Banyak cara untuk membahagiakan anak yatim, diantaranya memberinya makan dan pakaian, serta menanggung kebutuhan-kebutuhan pokoknya, mengusap kepalanya serta menunjukkan kasih sayang kepadanya, membiayai sekolahnya, sebagaimana seseorang ingin menyekolahkan anaknya, mendidiknya dengan ikhlas, dan masih banyak lagi cara untuk membahagiakan nya. Inilah beberapa gambaran tentang cara berbuat baik kepada anak yatim.

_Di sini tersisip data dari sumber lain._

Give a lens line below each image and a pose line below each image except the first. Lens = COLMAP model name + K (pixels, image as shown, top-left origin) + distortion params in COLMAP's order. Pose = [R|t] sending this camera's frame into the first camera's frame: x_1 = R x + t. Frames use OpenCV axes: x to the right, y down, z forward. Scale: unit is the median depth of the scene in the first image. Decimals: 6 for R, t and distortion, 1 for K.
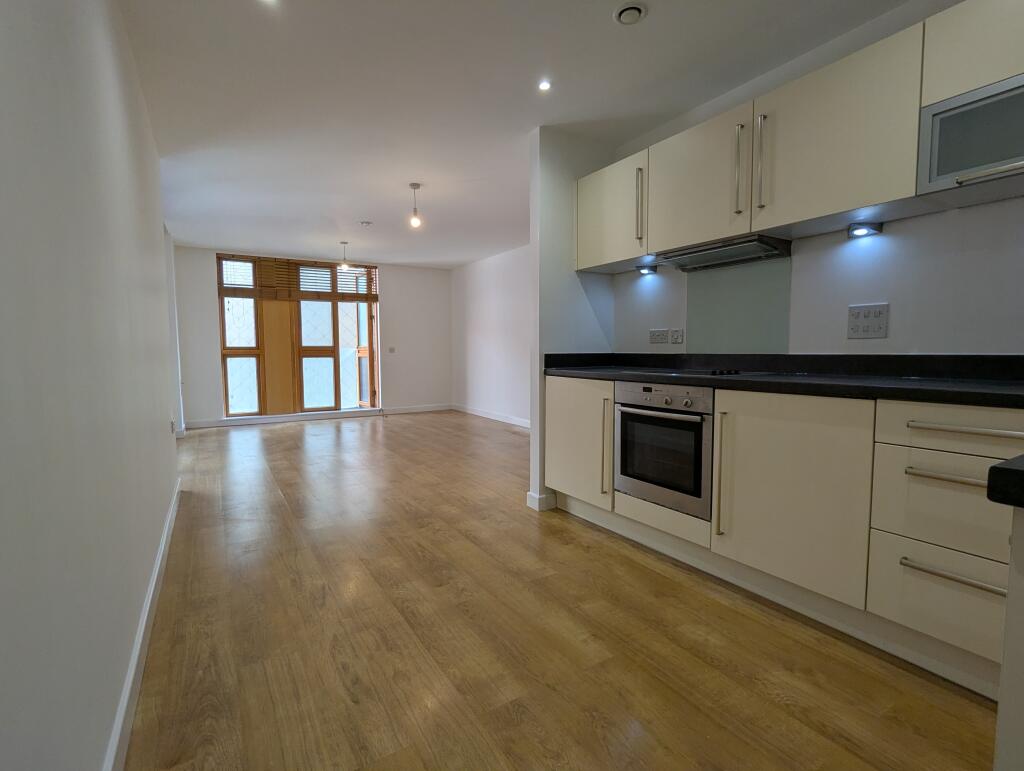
lens RADIAL K [[493.4, 0, 515.9], [0, 493.4, 388.3], [0, 0, 1]] dist [0.003513, 0.001539]
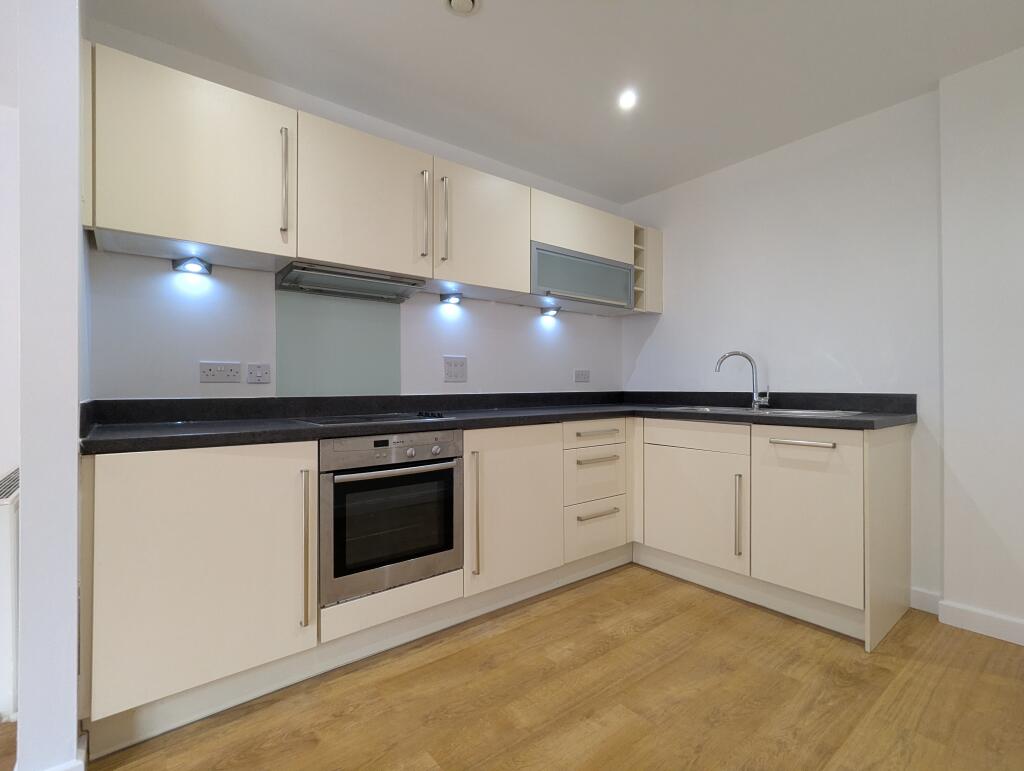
lens RADIAL K [[493.4, 0, 506.9], [0, 493.4, 386.2], [0, 0, 1]] dist [0.003513, 0.001539]
pose [[-0.113527, 0.004969, 0.993522, -0.569511], [0.082255, 0.996602, 0.004414, -0.080888], [-0.990124, 0.082224, -0.113550, 0.972053]]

Jika Allah mengetahui ketulusan niat seorang hamba, niscaya Dia akan membantunya dalam melaksanakan perbuatan baik. Maka, hendaklah kita memperkuat keinginan untuk melaksanakan amal-amal shalih, walaupun baru sekedar berniat di hati sampai suatu saat Allah memberikan kesempatan kita untuk melakukan amal shalih. Karena sungguh, tidak ada orang yang lebih lemah daripada orag yang tidak mampu menyelinapkan niat di hatinya untuk melasanakan amal-amal shalih. Semoga dibulan yang penuh dengan ampunan ini, dimana umat Islam berlomba-lomba ingin mendapatkan malam kemuliaan di sisi Nya maka doa-doa anak-anak yatim kita mampu menggetarkan Arsy Allah sehingga Allah mengabulkan segala hajat yang kita munajatkan kepadaNya. Amin ya Rabbal Alamin.